I have a dataframe with a single column which contains the names of people as shown below.
name
--------------
john doe
john david doe
doe henry john
john henry
I want to count the number of time each two words appear together in a name regardless of the order. In this example, the words john
and doe
appear in the same same three times names john doe
, john henry doe
and doe john
.
Expected output
name1 | name2 | count
----------------------
david | doe | 1
doe | henry | 1
doe | john | 3
henry | john | 2
Notice that name1
is the word that comes first in alphabetical order. Currently I have a brute force solution.
- Create a list of all unique words in the dataframe
- For each unique word
W
in this list, filter the records in the original data frame which contain thisW
- From the filtered records, count frequency of other words. This gives the number of time
W
appears with various other words
Question: This works fine for small number of records but is not efficient if we have a large number of records as it runs in quadratic complexity. How can it generate the output in a faster way? Is there any function or package that can give these counts?
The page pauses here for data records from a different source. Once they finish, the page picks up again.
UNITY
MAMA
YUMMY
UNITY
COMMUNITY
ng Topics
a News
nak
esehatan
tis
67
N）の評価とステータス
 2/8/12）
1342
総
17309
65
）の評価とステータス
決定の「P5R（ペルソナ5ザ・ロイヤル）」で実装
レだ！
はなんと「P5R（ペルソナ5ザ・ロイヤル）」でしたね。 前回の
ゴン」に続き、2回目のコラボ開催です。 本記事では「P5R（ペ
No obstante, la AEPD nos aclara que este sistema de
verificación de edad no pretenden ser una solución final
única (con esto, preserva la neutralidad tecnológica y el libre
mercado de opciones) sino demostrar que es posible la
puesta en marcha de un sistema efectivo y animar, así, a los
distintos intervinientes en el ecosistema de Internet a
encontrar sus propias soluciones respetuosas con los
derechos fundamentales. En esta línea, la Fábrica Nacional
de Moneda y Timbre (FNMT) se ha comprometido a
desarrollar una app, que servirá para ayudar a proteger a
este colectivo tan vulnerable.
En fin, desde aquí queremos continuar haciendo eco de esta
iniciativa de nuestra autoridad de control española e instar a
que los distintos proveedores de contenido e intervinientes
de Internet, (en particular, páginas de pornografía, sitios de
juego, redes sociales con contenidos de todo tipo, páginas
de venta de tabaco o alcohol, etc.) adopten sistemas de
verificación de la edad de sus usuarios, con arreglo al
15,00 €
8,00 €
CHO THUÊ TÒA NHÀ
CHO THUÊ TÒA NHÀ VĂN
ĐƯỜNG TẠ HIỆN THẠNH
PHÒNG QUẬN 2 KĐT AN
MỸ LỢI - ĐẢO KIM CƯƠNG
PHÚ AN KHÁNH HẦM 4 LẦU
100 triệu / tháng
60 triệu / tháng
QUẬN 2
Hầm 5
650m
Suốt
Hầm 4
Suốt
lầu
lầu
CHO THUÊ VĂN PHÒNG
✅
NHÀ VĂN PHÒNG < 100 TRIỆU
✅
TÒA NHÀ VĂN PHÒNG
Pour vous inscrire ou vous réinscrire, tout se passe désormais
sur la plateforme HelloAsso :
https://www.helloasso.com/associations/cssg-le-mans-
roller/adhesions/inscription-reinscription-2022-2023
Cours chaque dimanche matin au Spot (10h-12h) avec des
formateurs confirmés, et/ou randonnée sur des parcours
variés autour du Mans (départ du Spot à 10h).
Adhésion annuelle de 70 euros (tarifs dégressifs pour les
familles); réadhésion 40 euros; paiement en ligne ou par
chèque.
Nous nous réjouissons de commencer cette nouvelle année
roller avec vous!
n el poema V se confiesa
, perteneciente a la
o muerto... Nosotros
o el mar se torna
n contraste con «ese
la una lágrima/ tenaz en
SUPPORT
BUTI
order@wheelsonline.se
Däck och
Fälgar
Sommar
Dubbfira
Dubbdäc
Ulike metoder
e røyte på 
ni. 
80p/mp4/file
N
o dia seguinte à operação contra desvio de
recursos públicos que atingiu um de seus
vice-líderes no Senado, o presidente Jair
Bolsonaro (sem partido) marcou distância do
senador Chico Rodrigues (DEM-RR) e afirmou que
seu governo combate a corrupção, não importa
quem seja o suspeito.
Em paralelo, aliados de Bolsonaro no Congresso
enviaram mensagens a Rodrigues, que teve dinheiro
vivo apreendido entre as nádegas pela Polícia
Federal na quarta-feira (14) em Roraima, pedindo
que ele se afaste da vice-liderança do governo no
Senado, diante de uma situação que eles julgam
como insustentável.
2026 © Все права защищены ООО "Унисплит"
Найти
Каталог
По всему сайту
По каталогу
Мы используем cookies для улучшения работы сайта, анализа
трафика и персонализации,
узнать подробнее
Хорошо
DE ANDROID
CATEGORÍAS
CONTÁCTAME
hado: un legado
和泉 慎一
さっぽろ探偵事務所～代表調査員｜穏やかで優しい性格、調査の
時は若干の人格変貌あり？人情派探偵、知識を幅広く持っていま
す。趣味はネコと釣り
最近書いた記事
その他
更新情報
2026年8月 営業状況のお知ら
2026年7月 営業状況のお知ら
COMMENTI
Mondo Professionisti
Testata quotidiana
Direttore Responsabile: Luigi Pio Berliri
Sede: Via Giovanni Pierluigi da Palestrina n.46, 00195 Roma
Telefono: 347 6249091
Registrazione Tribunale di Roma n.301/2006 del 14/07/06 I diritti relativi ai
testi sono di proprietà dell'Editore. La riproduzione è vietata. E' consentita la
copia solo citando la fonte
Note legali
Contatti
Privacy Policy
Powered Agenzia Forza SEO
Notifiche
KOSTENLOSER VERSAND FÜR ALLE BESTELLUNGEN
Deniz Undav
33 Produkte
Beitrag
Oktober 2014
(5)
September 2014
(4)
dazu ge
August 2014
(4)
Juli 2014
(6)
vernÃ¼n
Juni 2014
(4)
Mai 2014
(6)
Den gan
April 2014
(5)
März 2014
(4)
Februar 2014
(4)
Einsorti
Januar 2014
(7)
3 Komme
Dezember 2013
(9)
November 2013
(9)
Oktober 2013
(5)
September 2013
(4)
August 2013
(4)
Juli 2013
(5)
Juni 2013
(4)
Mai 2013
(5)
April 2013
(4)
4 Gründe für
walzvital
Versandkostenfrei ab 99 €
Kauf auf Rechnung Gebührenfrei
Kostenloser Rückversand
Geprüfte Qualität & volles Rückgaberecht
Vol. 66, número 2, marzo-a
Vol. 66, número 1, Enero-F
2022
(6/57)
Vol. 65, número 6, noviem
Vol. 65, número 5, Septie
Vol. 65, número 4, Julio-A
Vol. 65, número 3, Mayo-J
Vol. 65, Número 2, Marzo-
Note: I tried using n-gram extraction from NLP packages but this over estimates the counts because it internally appends all the names to form a long string due to which the last word on a name and the first word of the next name shows up as a a sequence of words in the appended string which adds up to the count.
CodePudding user response:
Here's a solution which is still quadratic but over smaller n
and also hides most of it in compiled code (which should hopefully execute faster):
from itertools import combinations
combs = df['name'].apply(lambda x:list(combinations(sorted(x.split()),2)))
counts = Counter(combs.explode())
res = pd.Series(counts).rename_axis(['name1', 'name2']).reset_index(name='count')
Output for your sample data:
name1 name2 count
0 doe john 3
1 david doe 1
2 david john 1
3 doe henry 1
4 henry john 2
CodePudding user response:
I suggest the below:
import itertools
# 1) Create combinations of 2 from all the names using itertools().
l = [a for b in df.name.tolist() for a in b]
c = {c for c in itertools.combinations(l, 2) if c[0] != c[1]}
df_counts = pd.DataFrame(c, columns=["name1", "name2"])
# 2) Create a new column iterating through rows to check of each name is contained in each list of words & sum the boolean outputs.
df_counts["counts"] = df_counts.apply(lambda row: sum([row["name1"] in l and row["name2"] in l for l in df.name.to_list()]), axis=1)
I hope this helps.
CodePudding user response:
This problem is an instance of 'Association Rule Mining' with just 2 items per transaction. It has simple algorithms like 'Aperiori' as well as efficient ones like 'FP-Growth' and you can find a lot of resources to learn that.